New guidelines announced by the U.S. Department of Health and Human Services (HHS) require new health insurance plans to cover women?s preventive services such as well-woman visits, breastfeeding support, domestic violence screening, and contraception without charging a co-payment, co-insurance or a deductible

New guidelines announced by the U.S. Department of Health and Human Services (HHS) require new health insurance plans to cover women’s preventive services such as well-woman visits, breastfeeding support, domestic violence screening, and contraception without charging a copayment, co-insurance or a deductible.

New health plans will need to include these services without cost sharing for insurance policies with plan years beginning on or after Aug. 1, 2012. The rules governing coverage of preventive services, which allow plans to use reasonable medical management to help define the nature of the covered service apply to women’s preventive services. 
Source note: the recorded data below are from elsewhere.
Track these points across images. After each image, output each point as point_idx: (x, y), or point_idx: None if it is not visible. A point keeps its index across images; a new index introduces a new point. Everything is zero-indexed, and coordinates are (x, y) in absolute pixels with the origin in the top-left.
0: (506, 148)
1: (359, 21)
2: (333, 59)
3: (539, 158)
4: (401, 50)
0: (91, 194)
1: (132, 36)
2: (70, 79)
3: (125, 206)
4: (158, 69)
"This is evidence of how the private/public partnerships at the heart of health reform can work,” says J.D. Kleinke, Medical economist and author of Catching Babies. “The commercial health plans all know it's good marketing to go to first dollar coverage for something this important, but it's also a pricing and business risk. This rule levels the playing field and let's the commercial plans get on with the harder work of taking care of all those new enrollees.” 

The administration also released an amendment to the prevention regulation that allows religious institutions that offer insurance to their employees the choice of whether or not to cover contraception services. Plans that have been grandfathered in under the Patient Protecton and Affordable Care Act are also not affected by the prevention regulation.

HHS’ Health Resources and Services Administration (HRSA) used an Institute of Medicine report issued July 19 when developing the new guidelines. According to HHS, the IOM’s report relied on independent physicians, nurses, scientists, and other experts to make these determinations based on scientific evidence.